Andrew Plotch is a 2015 recipient of the Diller Teen Tikkun Olam Awards. He spent the spring semester studying in Havana, Cuba and wrote about the experience for OnCuba Magazine in a piece entitled, “An American’s First May Day in Havana.” A burgeoning photographer, Andrew also composed photo essays capturing his experience on the Latin island.

A powerful legacy of slavery combined with a large agricultural industry on the eastern side of the island has grown a vibrant Afro-Caribbean culture, especially in Santiago de Cuba. Here, at the Casa del Caribe, House of the Caribbean, onlookers watch a band and dancers put on a rumba show.

Primero de Mayo (First of May or May Day) is one of the biggest holidays in Cuba. According to the Cuban government, 400,000 people marched with their colleagues and representatives from their fields to the Plaza de la Revolucion. Andrew wrote about the event for OnCuba Magazine.

For a class on inequalities, Andrew wrote a paper and shot a photo essay on solares, a system of urban Cuban tenements.
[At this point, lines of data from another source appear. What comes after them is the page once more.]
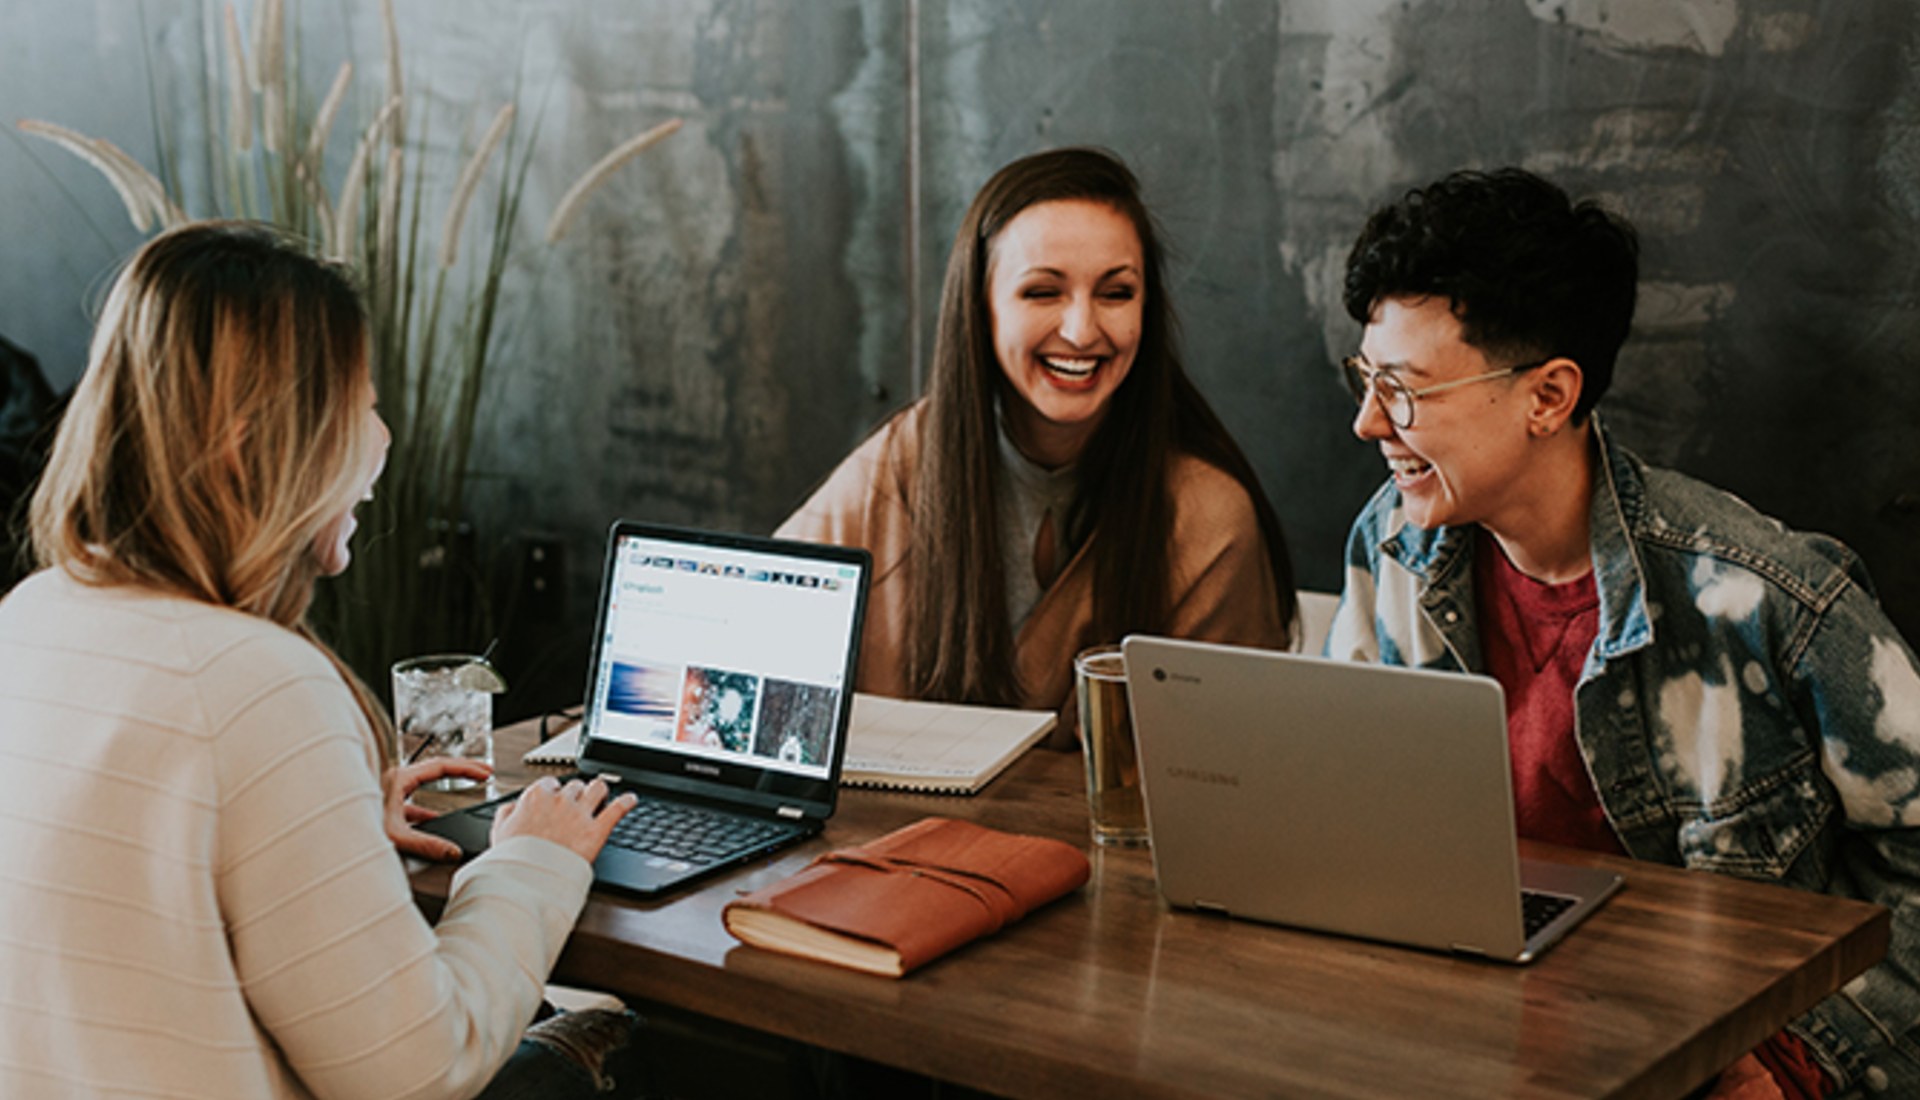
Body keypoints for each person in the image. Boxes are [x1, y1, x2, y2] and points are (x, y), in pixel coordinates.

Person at [0, 222, 647, 1099]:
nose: (381, 441)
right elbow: (422, 1069)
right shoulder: (257, 683)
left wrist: (323, 823)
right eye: (360, 406)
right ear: (248, 443)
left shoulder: (32, 614)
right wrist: (532, 861)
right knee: (621, 1042)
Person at [1326, 167, 1920, 1098]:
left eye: (1403, 392)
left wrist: (1802, 1060)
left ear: (1549, 397)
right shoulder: (1393, 543)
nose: (1368, 423)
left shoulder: (1763, 596)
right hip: (1470, 1034)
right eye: (1366, 380)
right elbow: (1345, 814)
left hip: (1707, 1057)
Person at [779, 147, 1295, 735]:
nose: (1081, 331)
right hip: (902, 827)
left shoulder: (1208, 519)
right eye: (1043, 293)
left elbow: (1225, 770)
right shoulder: (904, 461)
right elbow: (753, 634)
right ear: (982, 307)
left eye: (1116, 293)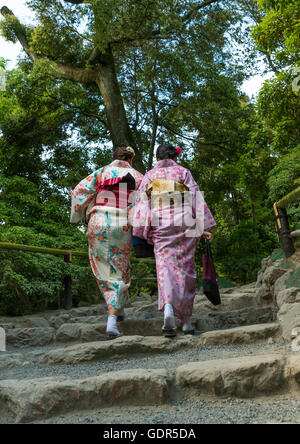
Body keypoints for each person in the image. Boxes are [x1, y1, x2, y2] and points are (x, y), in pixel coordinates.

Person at [132, 144, 216, 336]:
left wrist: (142, 230)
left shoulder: (150, 176)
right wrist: (203, 227)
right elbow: (195, 197)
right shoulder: (183, 172)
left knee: (165, 268)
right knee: (187, 269)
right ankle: (186, 321)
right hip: (185, 222)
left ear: (157, 158)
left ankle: (168, 308)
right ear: (174, 157)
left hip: (161, 224)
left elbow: (142, 204)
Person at [70, 146, 144, 339]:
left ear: (114, 157)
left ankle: (117, 311)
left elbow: (78, 192)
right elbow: (147, 201)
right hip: (122, 224)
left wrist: (82, 213)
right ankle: (113, 318)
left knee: (103, 267)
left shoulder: (102, 172)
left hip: (99, 222)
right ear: (131, 159)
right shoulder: (138, 176)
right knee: (120, 267)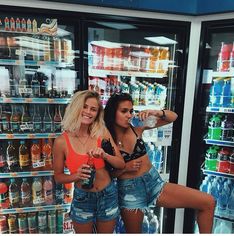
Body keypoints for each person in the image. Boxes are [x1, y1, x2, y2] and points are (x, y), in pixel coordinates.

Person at [104, 93, 215, 234]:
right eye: (124, 111)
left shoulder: (137, 126)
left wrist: (157, 112)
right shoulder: (105, 137)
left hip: (155, 183)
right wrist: (125, 168)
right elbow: (108, 175)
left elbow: (173, 117)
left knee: (208, 202)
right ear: (113, 112)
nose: (129, 115)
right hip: (130, 192)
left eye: (131, 111)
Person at [53, 90, 125, 233]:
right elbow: (58, 177)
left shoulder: (101, 132)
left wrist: (105, 156)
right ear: (76, 107)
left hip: (107, 194)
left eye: (93, 109)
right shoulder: (61, 141)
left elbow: (121, 164)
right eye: (84, 107)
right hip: (82, 199)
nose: (88, 112)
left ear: (97, 114)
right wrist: (76, 175)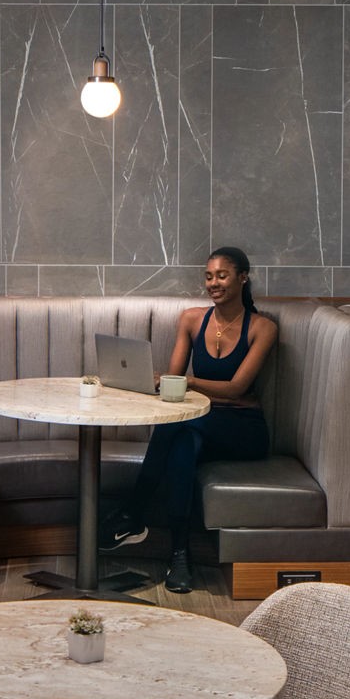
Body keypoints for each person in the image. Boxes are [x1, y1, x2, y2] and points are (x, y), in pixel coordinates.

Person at [98, 246, 277, 593]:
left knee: (180, 426)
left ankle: (134, 513)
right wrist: (149, 380)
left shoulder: (262, 327)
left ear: (243, 277)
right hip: (199, 423)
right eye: (209, 276)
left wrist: (188, 382)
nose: (213, 283)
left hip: (244, 430)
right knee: (181, 444)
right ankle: (180, 556)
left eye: (222, 276)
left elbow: (236, 387)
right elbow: (173, 380)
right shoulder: (193, 319)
This man stands proudly next to a well-known illegal small part bike and auto shop he has run from under the building’s staircase for over 20 years. Many solares are now near-collapse.

Although baseball is Cuba’s national sport, soccer and amateur boxing are widely popular.

Andrew (second to far right) took boxing classes at a local gym while in Havana. It was only after a semester of taking punches that he realized he was in the company of eight former National Champions and several Olympic medalists.